When off watch, they also fuel up on food. Most meals aboard Toothface are freeze dried, the kind backpackers take on trips. Lasagna with meat sauce, breakfast skillet, and beef stroganoff are among the menu. And snacks in between meals are crucial. All sailors have their go-to’s: Mike likes Hot Tamales, Tristan prefers Haribo gummy bears. Rob Windsor — a rival sailor and friend of Mike and Tristan’s, who happens to be a few miles ahead of us — prefers chain smoking Lucky Strike cigarettes. It’s the small things that keep a sailor grounded.
Mike with the Toothface logo on the spinnaker.
As we inch toward New York waters, in some Bermuda-Triangle-like haze we hear a foghorn in front of us, but with no boat in sight.
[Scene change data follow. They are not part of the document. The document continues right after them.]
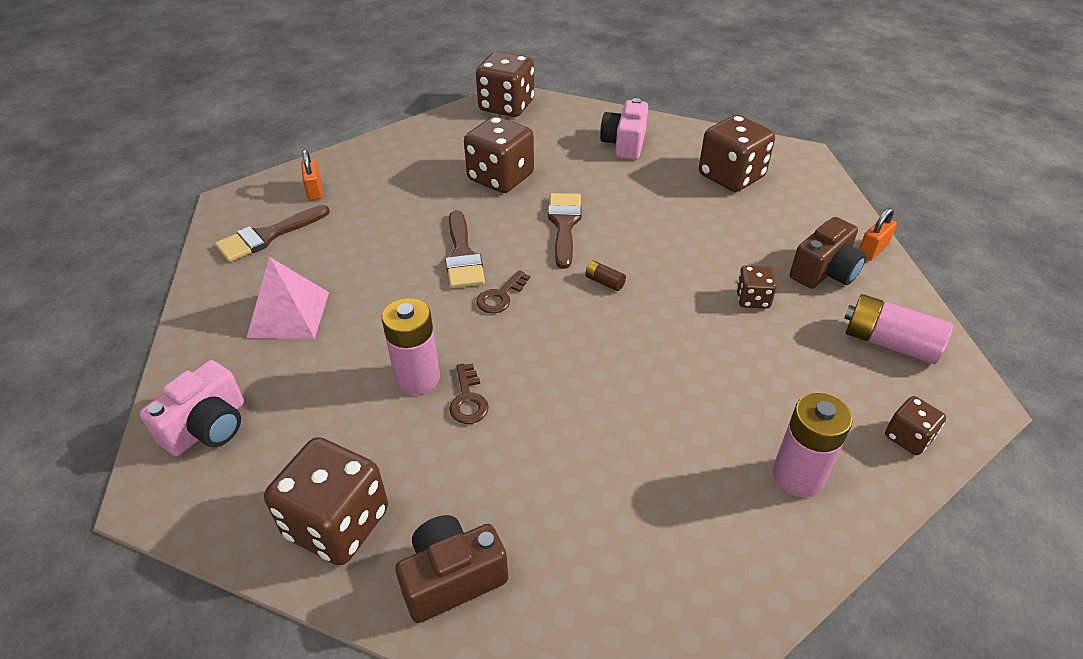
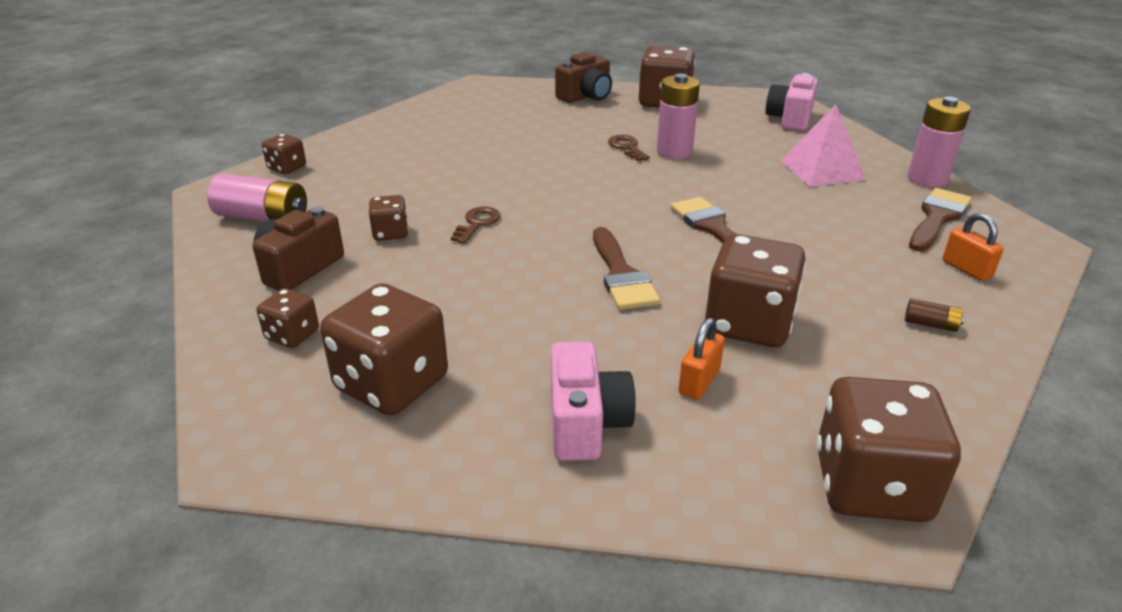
camera: 165 degrees right, 10 degrees down
(500, 296) = (647, 203): brown key -> brown key (477, 223)
(604, 282) = (550, 227): brown battery -> brown battery (930, 324)
(797, 476) = (380, 144): pink battery -> pink battery (927, 179)
(804, 215) = (292, 335): none -> brown dice
(872, 250) = (222, 300): orange padlock -> orange padlock (699, 381)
The horn sounds again and this time it’s closer. And then again. “Where the hell is that coming from?” Mike says.
A voice on the radio pops on: “Toothface two, Toothface two, come in.”
It’s a U.S. Navy warship. The ship is undetectable on Toothface’s computer system, which has no problem identifying anything from small fishing boats to huge freighters. Tristan and the ship’s communications talk directions and navigation, so they don’t run into each other. We can barely see the ship with our own eyes. “I can see their bow wave,” Tristan points out. If you squint, through the haze you can see white water fluttering along the horizon, but then it’s gone after a few seconds. There’s no telling how big the ship is. The warship’s ghostlike operation is a headache for Tristan. “I would understand why they’d do that in the Persian Gulf, but right outside New York?”
We reach New York at sunset. In the distance, the financial district buildings look like huge blue crystals rising from the water. We pass the Statue of Liberty, and the Manhattan skyline welcomes us to land.
Somewhere off the coast of New Jersey, there was little to no wind — we were drifting along at one or so knots. Tristan was sitting on deck. After the chaos of the first day, I had some questions for him: why does he choose to throw himself into the havoc of the ocean, to have sleep deprivation, to eat runny freeze-dried meals — to sail — in his free time, rather than lay on the beach or the couch for that matter? With no need to follow-up, he said:
“It’s because I love it, simple as that.”